# Fish ID help



## Pantani (Sep 27, 2011)

I recently traded for a 75 gallon fish aquarium. It had plenty of fish in it that my 4 year old son and I can identify, but there are 3 that we are not sure about. Please see pictures below and help if you can.

Here is a nice little silver fellow:










A sort of rough looking orange guy:










And an interesting catfish that we aren't quite sure about:










Thanks


Or.... maybe not, images not showing up, hosted on a different site.
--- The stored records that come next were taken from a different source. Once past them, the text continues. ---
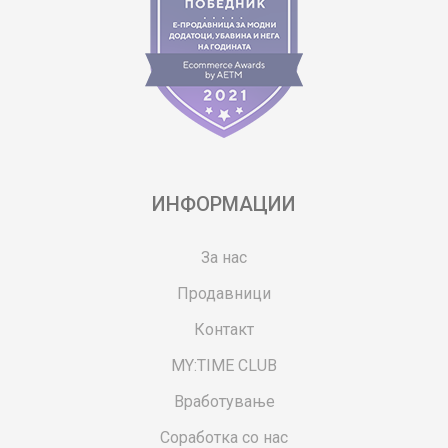
ИНФОРМАЦИИ
За нас
Продавници
Контакт
MY:TIME CLUB
Вработување
Соработка со нас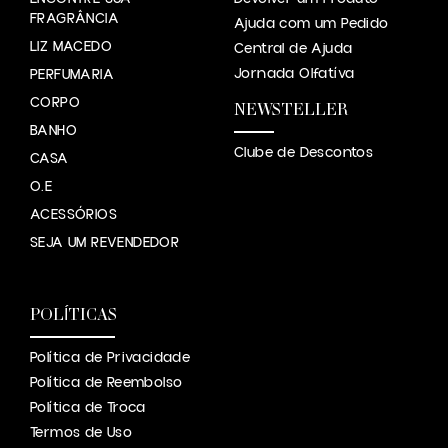
FRAGRÂNCIA
Ajuda com um Pedido
LIZ MACEDO
Central de Ajuda
Jornada Olfatíva
PERFUMARIA
CORPO
NEWSTELLER
BANHO
Clube de Descontos
CASA
O.E
ACESSÓRIOS
SEJA UM REVENDEDOR
POLÍTICAS
Política de Privacidade
Política de Reembolso
Política de Troca
Termos de Uso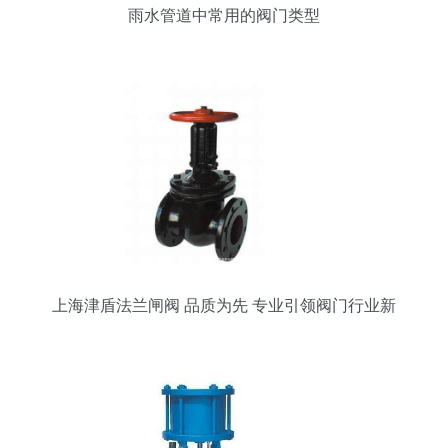
雨水管道中常用的阀门类型
上海津盾法兰闸阀 品质为先 专业引领阀门行业新
标杆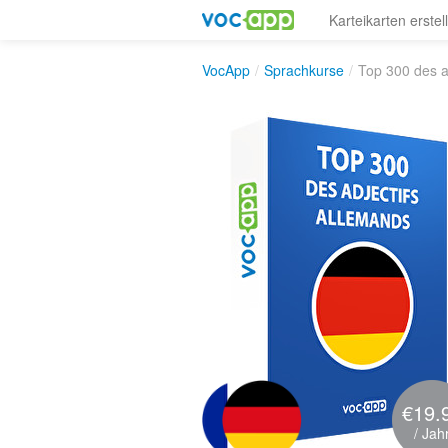
Karteikarten erstel
VocApp
/
Sprachkurse
/
Top 300 des a
€19.
/ Jah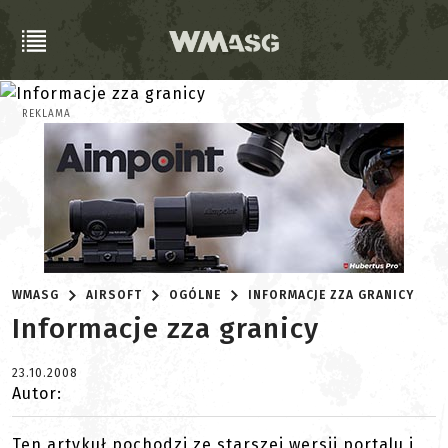
REKLAMA
WMASG
AIRSOFT
OGÓLNE
INFORMACJE ZZA GRANICY
Informacje zza granicy
23.10.2008
Autor:
Ten artykuł pochodzi ze starszej wersji portalu i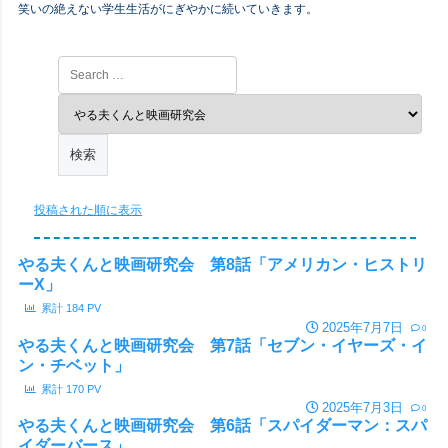
笑いの絶えない学生生活がにぎやかに続いていきます。
投稿された順に表示
やる夫くんと映画研究会 第8話「アメリカン・ヒストリ
ーX」
累計
184
PV
2025年7月7日
0
やる夫くんと映画研究会 第7話「セブン・イヤーズ・イ
ン・チベット」
累計
170
PV
2025年7月3日
0
やる夫くんと映画研究会 第6話「スパイダーマン：スパ
イダーバース」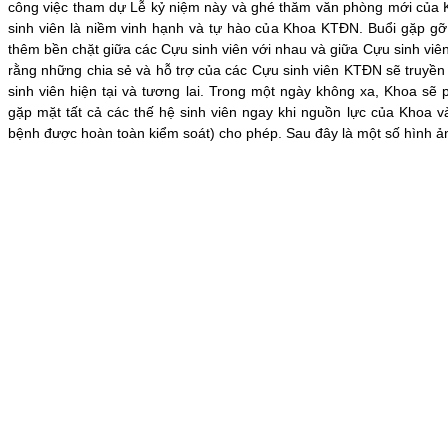
công việc tham dự Lễ kỷ niệm này và ghé thăm văn phòng mới của
sinh viên là niềm vinh hạnh và tự hào của Khoa KTĐN. Buổi gặp gỡ 
thêm bền chặt giữa các Cựu sinh viên với nhau và giữa Cựu sinh vi
rằng những chia sẻ và hỗ trợ của các Cựu sinh viên KTĐN sẽ truyề
sinh viên hiện tại và tương lai. Trong một ngày không xa, Khoa sẽ 
gặp mặt tất cả các thế hệ sinh viên ngay khi nguồn lực của Khoa và
bệnh được hoàn toàn kiểm soát) cho phép. Sau đây là một số hình ả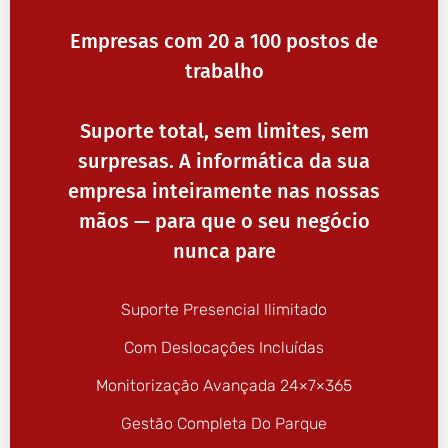
Empresas com 20 a 100 postos de
trabalho
Suporte total, sem limites, sem
surpresas. A informática da sua
empresa inteiramente nas nossas
mãos — para que o seu negócio
nunca pare
Suporte Presencial Ilimitado
Com Deslocações Incluídas
Monitorização Avançada 24×7×365
Gestão Completa Do Parque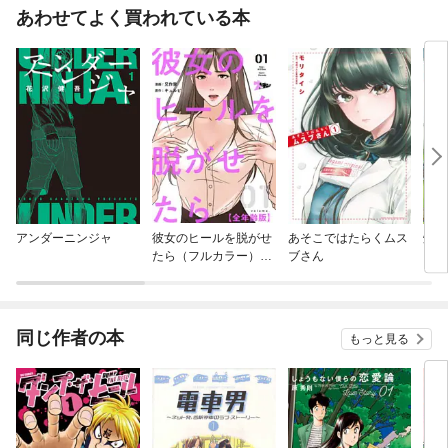
あわせてよく買われている本
アンダーニンジャ
彼女のヒールを脱がせ
あそこではたらくムス
焼い
たら（フルカラー）
ブさん
【全年齢版】
同じ作者の本
もっと見る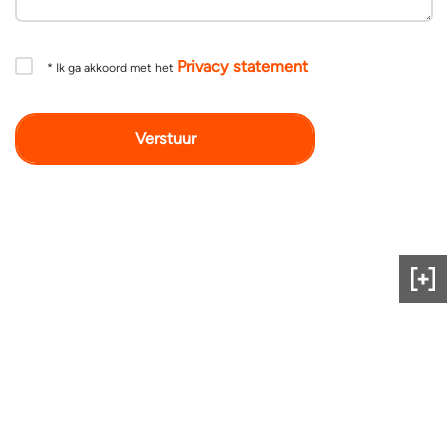
Privacy statement
*
Ik ga akkoord met het
Gee
ons
fee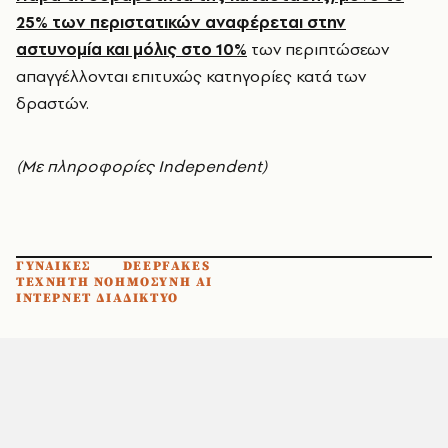
25% των περιστατικών αναφέρεται στην
αστυνομία και μόλις στο 10%
των περιπτώσεων
απαγγέλλονται επιτυχώς κατηγορίες κατά των
δραστών.
(Με πληροφορίες Independent)
ΓΥΝΑΙΚΕΣ
DEEPFAKES
ΤΕΧΝΗΤΗ ΝΟΗΜΟΣΥΝΗ AI
ΙΝΤΕΡΝΕΤ ΔΙΑΔΙΚΤΥΟ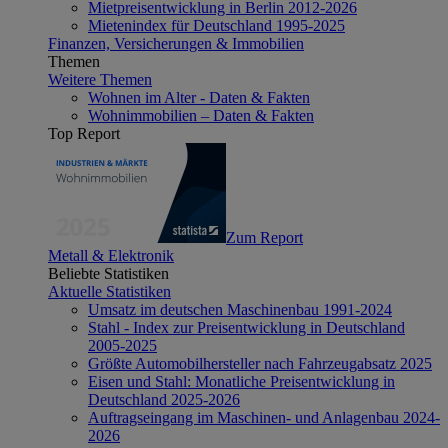
Mietpreisentwicklung in Berlin 2012-2026
Mietenindex für Deutschland 1995-2025
Finanzen, Versicherungen & Immobilien
Themen
Weitere Themen
Wohnen im Alter - Daten & Fakten
Wohnimmobilien – Daten & Fakten
Top Report
Zum Report
Metall & Elektronik
Beliebte Statistiken
Aktuelle Statistiken
Umsatz im deutschen Maschinenbau 1991-2024
Stahl - Index zur Preisentwicklung in Deutschland
2005-2025
Größte Automobilhersteller nach Fahrzeugabsatz 2025
Eisen und Stahl: Monatliche Preisentwicklung in
Deutschland 2025-2026
Auftragseingang im Maschinen- und Anlagenbau 2024-
2026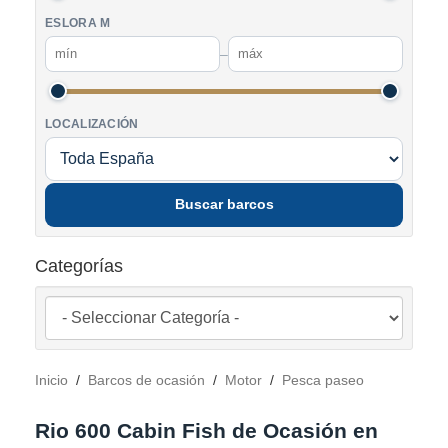
ESLORA M
–
LOCALIZACIÓN
Buscar barcos
Categorías
Inicio
/
Barcos de ocasión
/
Motor
/
Pesca paseo
Rio 600 Cabin Fish de Ocasión en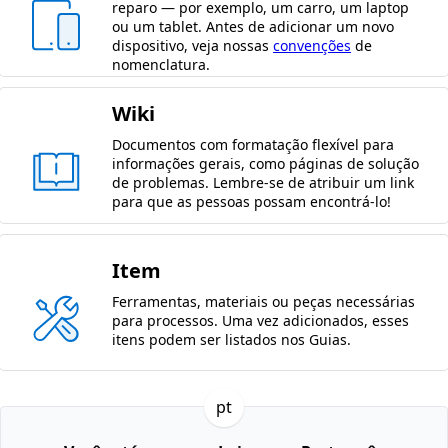
reparo — por exemplo, um carro, um laptop
ou um tablet. Antes de adicionar um novo
dispositivo, veja nossas
convenções
de
nomenclatura.
Wiki
Documentos com formatação flexível para
informações gerais, como páginas de solução
de problemas. Lembre-se de atribuir um link
para que as pessoas possam encontrá-lo!
Item
Ferramentas, materiais ou peças necessárias
para processos. Uma vez adicionados, esses
itens podem ser listados nos Guias.
pt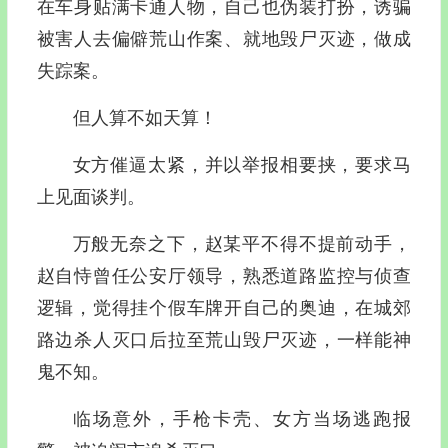
在车身贴满卡通人物，自己也伪装打扮，诱骗
被害人去偏僻荒山作案、就地毁尸灭迹，做成
失踪案。
但人算不如天算！
女方催逼太紧，并以举报相要挟，要求马
上见面谈判。
万般无奈之下，赵某平不得不提前动手，
赵自恃曾任公安厅领导，熟悉道路监控与侦查
逻辑，觉得挂个假车牌开自己的奥迪，在城郊
路边杀人灭口后拉至荒山毁尸灭迹，一样能神
鬼不知。
临场意外，手枪卡壳、女方当场逃跑报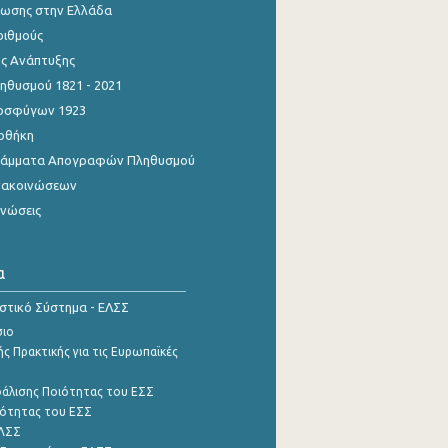
ίωσης στην Ελλάδα
ριθμούς
ης Ανάπτυξης
θυσμού 1821 - 2021
οσφύγων 1923
οθήκη
γράμματα Απογραφών Πληθυσμού
νακοινώσεων
ινώσεις
α
ιστικό Σύστημα - ΕΛΣΣ
σιο
ς Πρακτικής για τις Ευρωπαϊκές
φάλισης Ποιότητας του ΕΣΣ
ότητας του ΕΣΣ
ΕΛΣΣ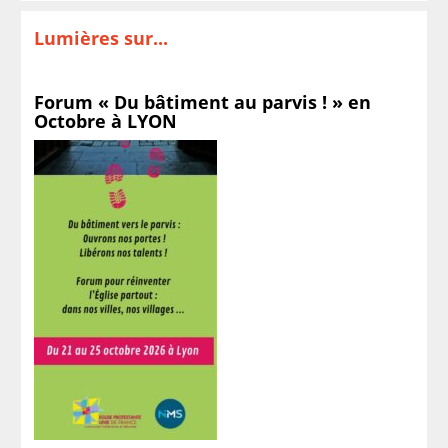
Lumières sur...
Forum « Du bâtiment au parvis ! » en
Octobre à LYON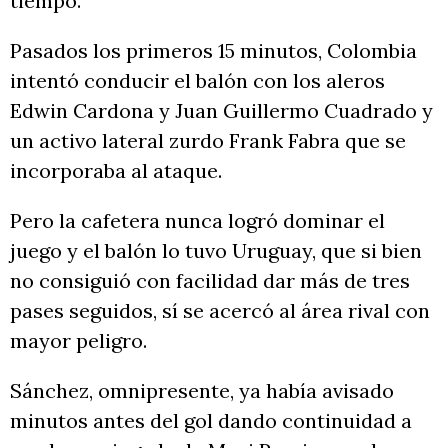
tiempo.
Pasados los primeros 15 minutos, Colombia
intentó conducir el balón con los aleros
Edwin Cardona y Juan Guillermo Cuadrado y
un activo lateral zurdo Frank Fabra que se
incorporaba al ataque.
Pero la cafetera nunca logró dominar el
juego y el balón lo tuvo Uruguay, que si bien
no consiguió con facilidad dar más de tres
pases seguidos, sí se acercó al área rival con
mayor peligro.
Sánchez, omnipresente, ya había avisado
minutos antes del gol dando continuidad a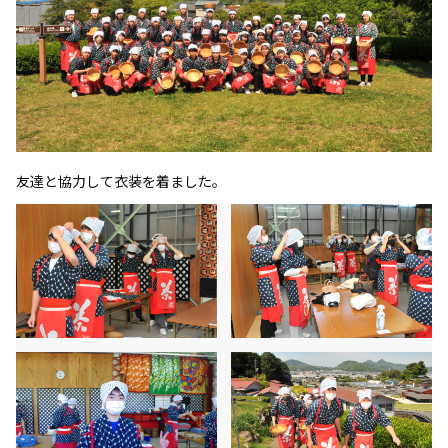
友達と協力して衣装を着ました。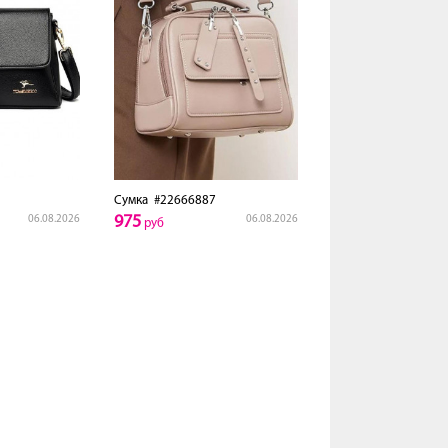
Сумка
#22666887
975
06.08.2026
06.08.2026
руб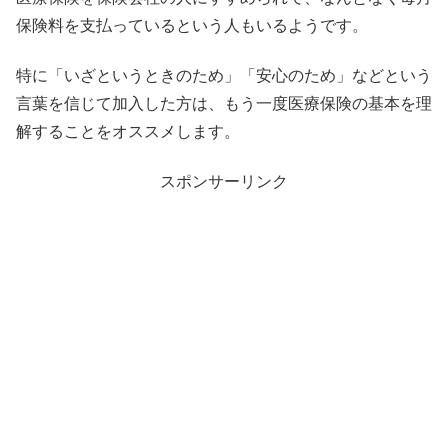
保険料を支払っているという人もいるようです。
特に「いざというときのため」「安心のため」
などという
言葉を信じて加入した方は、
もう一度医療保険の基本を理
解することをオススメします。
スポンサーリンク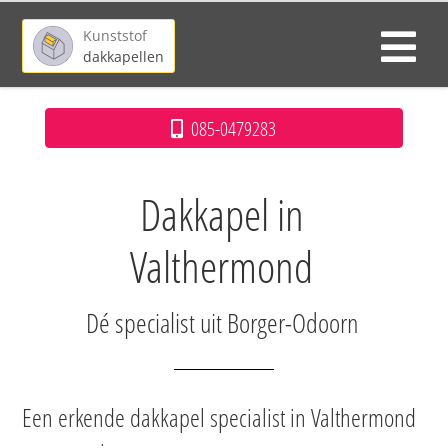
Kunststof
dakkapellen
085-0479283
Dakkapel in
Valthermond
Dé specialist uit Borger-Odoorn
Een erkende dakkapel specialist in Valthermond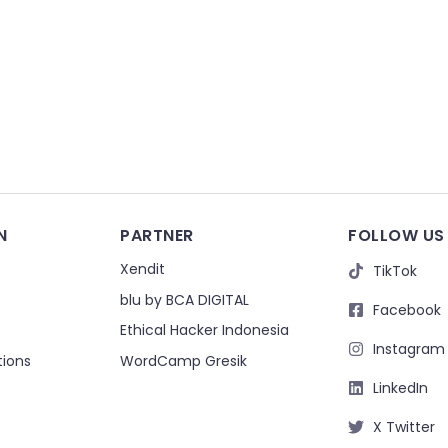
N
PARTNER
FOLLOW US
Xendit
TikTok
blu by BCA DIGITAL
Facebook
Ethical Hacker Indonesia
Instagram
tions
WordCamp Gresik
LinkedIn
X Twitter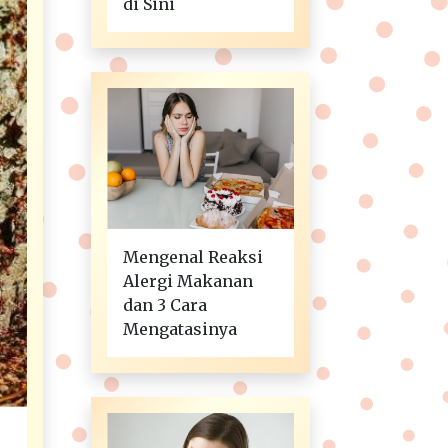
di Sini
Mengenal Reaksi
Alergi Makanan
dan 3 Cara
Mengatasinya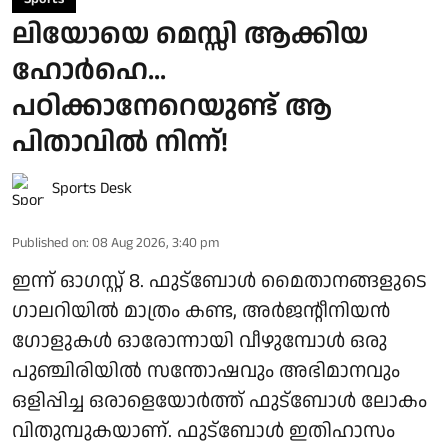
ലിയോയെ മെസ്സി ആക്കിയ
ഹോർഹെ...
പഠിക്കാനേറെയുണ്ട് ആ
പിതാവിൽ നിന്ന്!
Sports Desk
Published on
:
08 Aug 2026, 3:40 pm
ഇന്ന് ഓഗസ്റ്റ് 8. ഫുട്ബോൾ മൈതാനങ്ങളുടെ
ഗാലറിയിൽ മാത്രം കണ്ട, അർജന്റീനിയൻ
ഗോളുകൾ ഓരോന്നായി വീഴുമ്പോൾ ഒരു
പുഞ്ചിരിയിൽ സന്തോഷവും അഭിമാനവും
ഒളിപ്പിച്ച ഒരാളെയോർത്ത് ഫുട്ബോൾ ലോകം
വിതുമ്പുകയാണ്. ഫുട്ബോൾ ഇതിഹാസം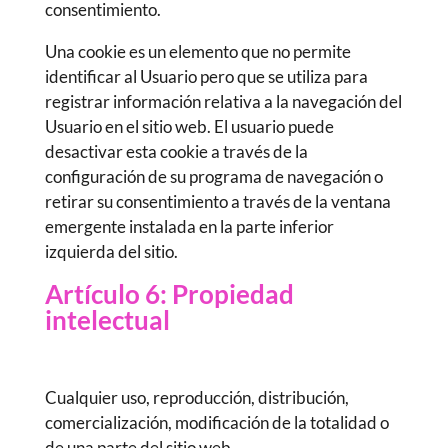
consentimiento.
Una cookie es un elemento que no permite
identificar al Usuario pero que se utiliza para
registrar información relativa a la navegación del
Usuario en el sitio web. El usuario puede
desactivar esta cookie a través de la
configuración de su programa de navegación o
retirar su consentimiento a través de la ventana
emergente instalada en la parte inferior
izquierda del sitio.
Artículo 6: Propiedad
intelectual
Cualquier uso, reproducción, distribución,
comercialización, modificación de la totalidad o
de una parte del sitio web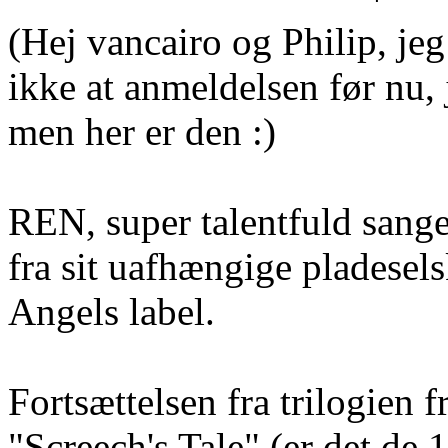
(Hej vancairo og Philip, jeg
ikke at anmeldelsen før nu, 
men her er den :)
REN, super talentfuld sanger
fra sit uafhængige pladesel
Angels label.
Fortsættelsen fra trilogien f
"Screech's Tale" (er det de 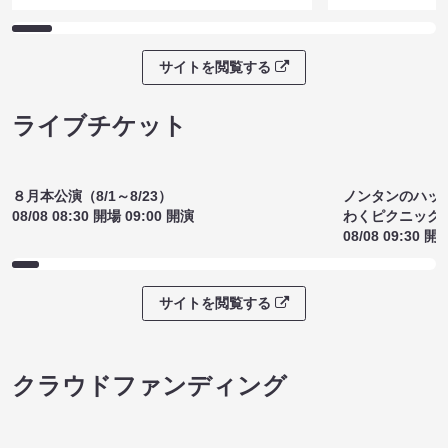
沼る大道芸選手権（8/7 20:00）
アドリブ参加
¥1200
意！」（8/7 1
(税込)
¥1300
(税込)
サイトを閲覧する
ライブチケット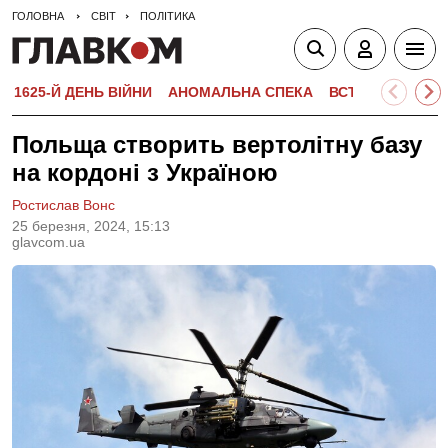
ГОЛОВНА
СВІТ
ПОЛІТИКА
1625-Й ДЕНЬ ВІЙНИ
АНОМАЛЬНА СПЕКА
ВСТУПНА КАМПА
Польща створить вертолітну базу
на кордоні з Україною
Ростислав Вонс
25 березня, 2024, 15:13
glavcom.ua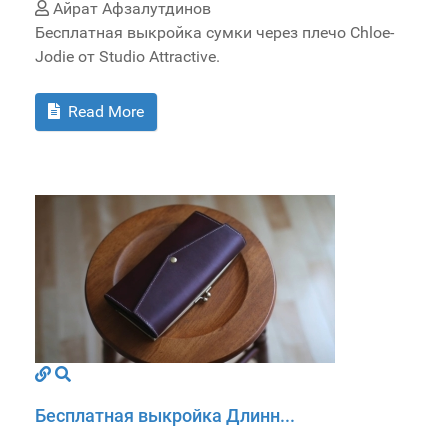
Айрат Афзалутдинов
Бесплатная выкройка сумки через плечо Chloe-
Jodie от Studio Attractive.
Read More
Бесплатная выкройка Длинн...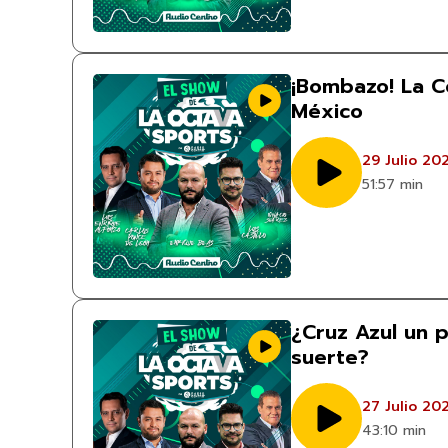
¡Bombazo! La C
México
29 Julio 20
51:57 min
¿Cruz Azul un 
suerte?
27 Julio 20
43:10 min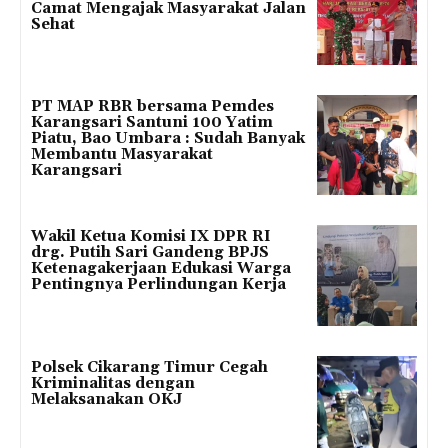
Camat Mengajak Masyarakat Jalan
Sehat
PT MAP RBR bersama Pemdes
Karangsari Santuni 100 Yatim
Piatu, Bao Umbara : Sudah Banyak
Membantu Masyarakat
Karangsari
Wakil Ketua Komisi IX DPR RI
drg. Putih Sari Gandeng BPJS
Ketenagakerjaan Edukasi Warga
Pentingnya Perlindungan Kerja
Polsek Cikarang Timur Cegah
Kriminalitas dengan
Melaksanakan OKJ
I couldn't upload any with the member galleries too either.. Hmm.


----------



## susankat (Nov 15, 2008)

try uploading to photobucket, its a free site, then use the bottom image file.


----------



## Pantani (Sep 27, 2011)

Here are direct links to the imageshack locations I hosted the files at in the first post.

Here is a nice little silver fellow:

ImageShack® - Online Photo and Video Hosting

A sort of rough looking orange guy:

ImageShack® - Online Photo and Video Hosting

And an interesting catfish that we aren't quite sure about:

ImageShack® - Online Photo and Video Hosting


----------



## susankat (Nov 15, 2008)

first not sure but looks to be some type of tetra

2nd looks like a molly

3rd is a striped rapheal


----------



## tike (Nov 10, 2008)

First is a Buenos Aires Tetra.


----------



## holly12 (Apr 21, 2011)

I was going to say Buenos Aires Tetra. Second Platy or Molly. Third Striped Raphael Catfish.

Your Buenos Aires Tetra is going to need friends. 6+ and he'll be happy.


----------



## Pantani (Sep 27, 2011)

I rehomed the B.A. tetra and am in the process of trying to do the same for one of the 2 rainbow sharks and one of the standard plecos. Not that I know much yet about the hobby, but the guy I got this off of had a mess in the tank with his fish selection.


----------